Cyera brings data security from the cloud to on-premises - Image by 3944009 from PixabayCyera is bringing its cloud-based data security to on-premises systems. It claims it will help customers discover data, classify, detect, and remediate data security and privacy issues. By doing so, it claims that it will increase customer understanding of their data, associated risks and how to protect it.

The announcement comes just a few weeks after Cyera announced a $300 million Series C funding round. That investment took the funds it has raised to over $460 million.

Yotam Segev, Co-Founder & CEO at Cyera (image credit - LinkedIn/Yotam Segev)
Yotam Segev, Co-Founder & CEO at Cyera

Yotam Segev, Cyera Co-Founder and CEO, said, “Complexity is the enemy of security. We have extended coverage to on-premises databases and file shares in a way that places minimal burden on security teams or the network. No new hardware, patching, or people are required.

“Customers enjoy rapid time to value because they can leverage the same Cyera data security engine used to cover hybrid cloud data. One solution covers all data everywhere. Our goal is to enable the secure and optimal use of the company’s data with minimal effort and friction.”

What is Cyera doing?

Despite the amount of data that organisations already store in some form of cloud environment, a significant amount of data remains on-premises. According to Synergy Research, 40% of global data storage capacity is in on-premises data centres.

Data is stored in these on-premises data centres for various reasons. Among the often cited reasons are data sovereignty, compliance, privacy, legacy applications, and intellectual property protection.

Cyera wants to make it easier for organisations to have a single tool to manage all their data.

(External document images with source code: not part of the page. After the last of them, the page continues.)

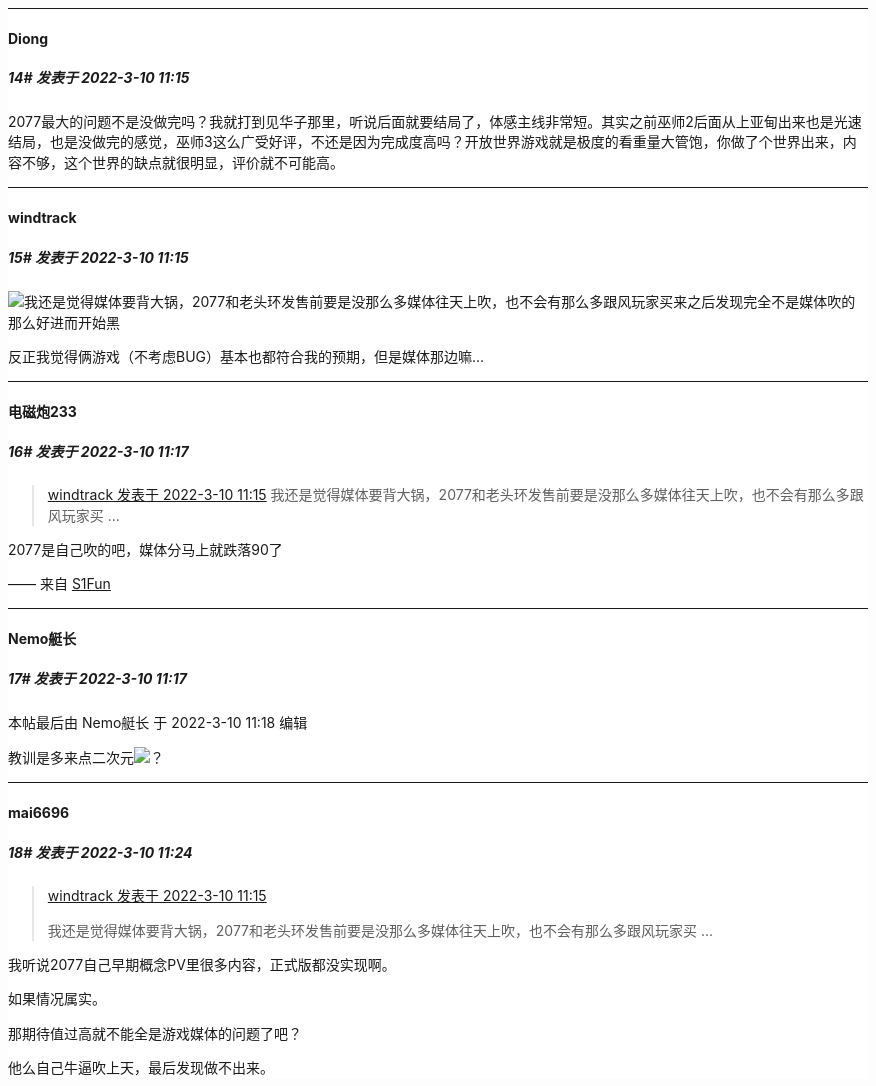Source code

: *****

####  Diong  
##### 14#       发表于 2022-3-10 11:15

2077最大的问题不是没做完吗？我就打到见华子那里，听说后面就要结局了，体感主线非常短。其实之前巫师2后面从上亚甸出来也是光速结局，也是没做完的感觉，巫师3这么广受好评，不还是因为完成度高吗？开放世界游戏就是极度的看重量大管饱，你做了个世界出来，内容不够，这个世界的缺点就很明显，评价就不可能高。

*****

####  windtrack  
##### 15#       发表于 2022-3-10 11:15

<img src="https://static.saraba1st.com/image/smiley/face2017/009.gif" referrerpolicy="no-referrer">我还是觉得媒体要背大锅，2077和老头环发售前要是没那么多媒体往天上吹，也不会有那么多跟风玩家买来之后发现完全不是媒体吹的那么好进而开始黑 

反正我觉得俩游戏（不考虑BUG）基本也都符合我的预期，但是媒体那边嘛...

*****

####  电磁炮233  
##### 16#       发表于 2022-3-10 11:17

<blockquote><a href="httphttps://bbs.saraba1st.com/2b/forum.php?mod=redirect&amp;goto=findpost&amp;pid=54988946&amp;ptid=2057003" target="_blank">windtrack 发表于 2022-3-10 11:15</a>
我还是觉得媒体要背大锅，2077和老头环发售前要是没那么多媒体往天上吹，也不会有那么多跟风玩家买 ...</blockquote>
2077是自己吹的吧，媒体分马上就跌落90了

—— 来自 [S1Fun](https://s1fun.koalcat.com)

*****

####  Nemo艇长  
##### 17#       发表于 2022-3-10 11:17

 本帖最后由 Nemo艇长 于 2022-3-10 11:18 编辑 

教训是多来点二次元<img src="https://static.saraba1st.com/image/smiley/face2017/009.gif" referrerpolicy="no-referrer">？

*****

####  mai6696  
##### 18#       发表于 2022-3-10 11:24

<blockquote><a href="httphttps://bbs.saraba1st.com/2b/forum.php?mod=redirect&amp;goto=findpost&amp;pid=54988946&amp;ptid=2057003" target="_blank">windtrack 发表于 2022-3-10 11:15</a>

我还是觉得媒体要背大锅，2077和老头环发售前要是没那么多媒体往天上吹，也不会有那么多跟风玩家买 ...</blockquote>
我听说2077自己早期概念PV里很多内容，正式版都没实现啊。

如果情况属实。

那期待值过高就不能全是游戏媒体的问题了吧？

他么自己牛逼吹上天，最后发现做不出来。
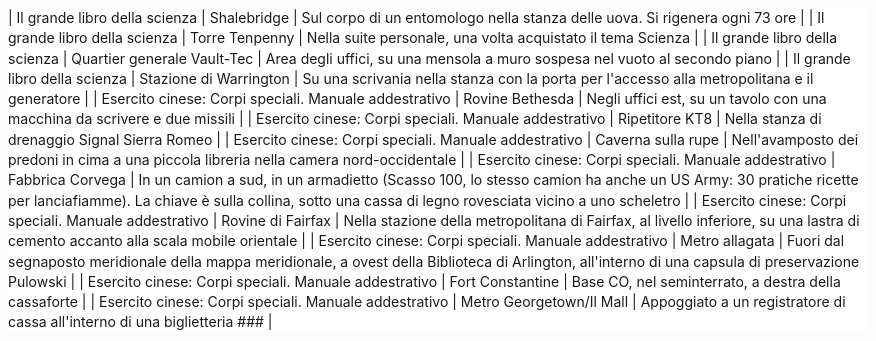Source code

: | Il grande libro della scienza                         | Shalebridge                                  | Sul corpo di un entomologo nella stanza delle uova. Si rigenera ogni 73 ore                                                                                                                                                                                                                                                                                                   |
| Il grande libro della scienza                         | Torre Tenpenny                               | Nella suite personale, una volta acquistato il tema Scienza                                                                                                                                                                                                                                                                                                                   |
| Il grande libro della scienza                         | Quartier generale Vault-Tec                  | Area degli uffici, su una mensola a muro sospesa nel vuoto al secondo piano                                                                                                                                                                                                                                                                                                   |
| Il grande libro della scienza                         | Stazione di Warrington                       | Su una scrivania nella stanza con la porta per l'accesso alla metropolitana e il generatore                                                                                                                                                                                                                                                                                   |
| Esercito cinese: Corpi speciali. Manuale addestrativo | Rovine Bethesda                              | Negli uffici est, su un tavolo con una macchina da scrivere e due missili                                                                                                                                                                                                                                                                                                     |
| Esercito cinese: Corpi speciali. Manuale addestrativo | Ripetitore KT8                               | Nella stanza di drenaggio Signal Sierra Romeo                                                                                                                                                                                                                                                                                                                                 |
| Esercito cinese: Corpi speciali. Manuale addestrativo | Caverna sulla rupe                           | Nell'avamposto dei predoni in cima a una piccola libreria nella camera nord-occidentale                                                                                                                                                                                                                                                                                       |
| Esercito cinese: Corpi speciali. Manuale addestrativo | Fabbrica Corvega                             | In un camion a sud, in un armadietto (Scasso 100, lo stesso camion ha anche un US Army: 30 pratiche ricette per lanciafiamme). La chiave è sulla collina, sotto una cassa di legno rovesciata vicino a uno scheletro                                                                                                                                                          |
| Esercito cinese: Corpi speciali. Manuale addestrativo | Rovine di Fairfax                            | Nella stazione della metropolitana di Fairfax, al livello inferiore, su una lastra di cemento accanto alla scala mobile orientale                                                                                                                                                                                                                                             |
| Esercito cinese: Corpi speciali. Manuale addestrativo | Metro allagata                               | Fuori dal segnaposto meridionale della mappa meridionale, a ovest della Biblioteca di Arlington, all'interno di una capsula di preservazione Pulowski                                                                                                                                                                                                                         |
| Esercito cinese: Corpi speciali. Manuale addestrativo | Fort Constantine                             | Base CO, nel seminterrato, a destra della cassaforte                                                                                                                                                                                                                                                                                                                          |
| Esercito cinese: Corpi speciali. Manuale addestrativo | Metro Georgetown/Il Mall                     | Appoggiato a un registratore di cassa all'interno di una biglietteria ###                                                                                                                                                                                                                                                                                                     |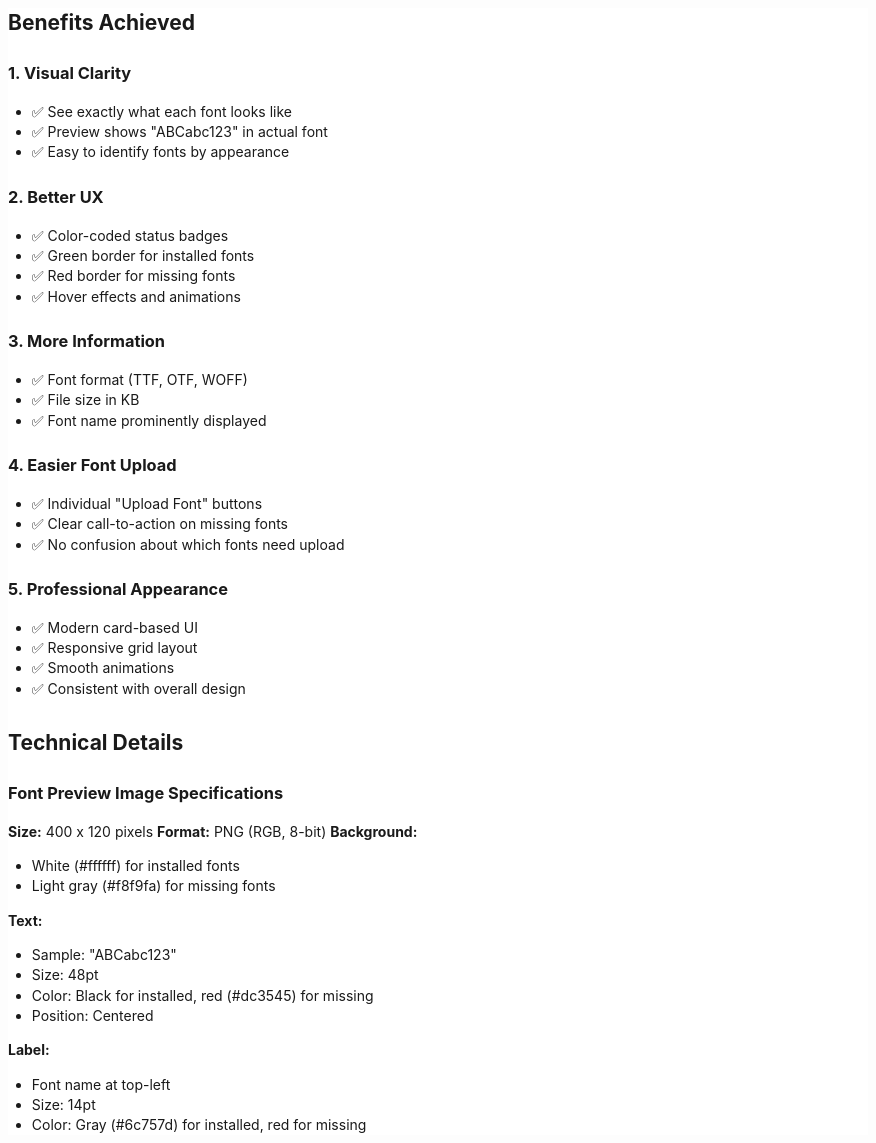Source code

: ## Benefits Achieved

### 1. Visual Clarity
- ✅ See exactly what each font looks like
- ✅ Preview shows "ABCabc123" in actual font
- ✅ Easy to identify fonts by appearance

### 2. Better UX
- ✅ Color-coded status badges
- ✅ Green border for installed fonts
- ✅ Red border for missing fonts
- ✅ Hover effects and animations

### 3. More Information
- ✅ Font format (TTF, OTF, WOFF)
- ✅ File size in KB
- ✅ Font name prominently displayed

### 4. Easier Font Upload
- ✅ Individual "Upload Font" buttons
- ✅ Clear call-to-action on missing fonts
- ✅ No confusion about which fonts need upload

### 5. Professional Appearance
- ✅ Modern card-based UI
- ✅ Responsive grid layout
- ✅ Smooth animations
- ✅ Consistent with overall design

## Technical Details

### Font Preview Image Specifications

**Size:** 400 x 120 pixels
**Format:** PNG (RGB, 8-bit)
**Background:**
- White (#ffffff) for installed fonts
- Light gray (#f8f9fa) for missing fonts

**Text:**
- Sample: "ABCabc123"
- Size: 48pt
- Color: Black for installed, red (#dc3545) for missing
- Position: Centered

**Label:**
- Font name at top-left
- Size: 14pt
- Color: Gray (#6c757d) for installed, red for missing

Rather than break from its cloud-native approach and deliver a separate solution that would require integration, it has written a lightweight connector that sits on customers’ servers.

Continuous scanning of customers’ data stores allows it to detect data, which is then classified using its ML-based classification tools. It also does context analysis of the data to discover who has access and where it is located and build a risk analysis. Importantly, Cyera mitigates risk by applying the correct security controls.

Enterprise Times: What does this mean?

Data sprawl is a serious issue. Without knowing where data is stored, it’s hard to secure and protect it. This means that organisations often struggle to fully meet their compliance obligations.

That doesn’t mean that IT is ignoring the issue. Its problem is the number of applications that store copies of data on different platforms. To deal with this, organisations have multiple tools to detect and identify data. The problem is that they all have their own UI, and not all are easy to integrate into a single solution.

Cyera believes that it can use its experience in detecting and securing data in the cloud to help solve the problem of on-premises data. By using a lightweight client, it integrates the on-premises environments into its existing solution, delivering a single user interface. That will reduce the learning curve for administrators and storage teams.

It will be interesting to see how many new customers Cyera wins. And what take-ups it has in its existing enterprise customer market. After all, the latter already know the tools from a cloud perspective, so they should be receptive to this move to protect on-premises data.